THE INPUT:
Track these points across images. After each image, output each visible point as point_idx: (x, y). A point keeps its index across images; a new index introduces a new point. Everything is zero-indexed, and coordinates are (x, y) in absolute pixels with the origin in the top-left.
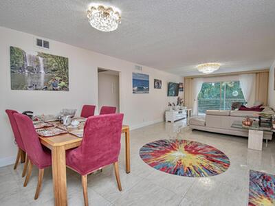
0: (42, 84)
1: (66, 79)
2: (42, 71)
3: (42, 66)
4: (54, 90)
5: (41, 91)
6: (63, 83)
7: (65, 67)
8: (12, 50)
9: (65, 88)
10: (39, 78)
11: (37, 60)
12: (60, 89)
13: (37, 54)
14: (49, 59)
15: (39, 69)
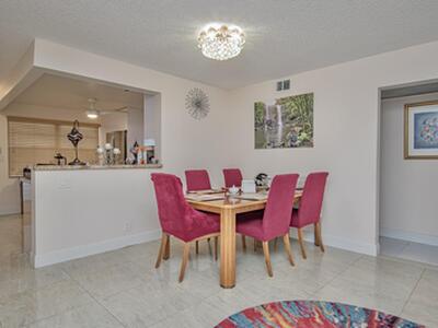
0: (279, 140)
1: (309, 129)
2: (280, 123)
3: (280, 116)
4: (292, 146)
5: (278, 149)
6: (304, 135)
7: (307, 110)
8: (257, 106)
9: (307, 143)
10: (276, 132)
11: (276, 109)
12: (300, 145)
13: (275, 102)
14: (288, 104)
15: (277, 121)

ACTION ITEM:
Write the full listing out again with every line unchanged, but include no pictures.

YOUR SOLUTION:
Track these points across images. After each image, output each visible point as point_idx: (x, y). A point keeps its index across images; a new index introduces a new point. Everything is zero-indexed, and coordinates are (x, y) in absolute pixels with the origin in the top-left.
0: (42, 84)
1: (66, 79)
2: (42, 71)
3: (42, 66)
4: (54, 90)
5: (41, 91)
6: (63, 83)
7: (65, 67)
8: (12, 50)
9: (65, 88)
10: (39, 78)
11: (37, 60)
12: (60, 89)
13: (37, 54)
14: (49, 59)
15: (39, 69)
0: (279, 140)
1: (309, 129)
2: (280, 123)
3: (280, 116)
4: (292, 146)
5: (278, 149)
6: (304, 135)
7: (307, 110)
8: (257, 106)
9: (307, 143)
10: (276, 132)
11: (276, 109)
12: (300, 145)
13: (275, 102)
14: (288, 104)
15: (277, 121)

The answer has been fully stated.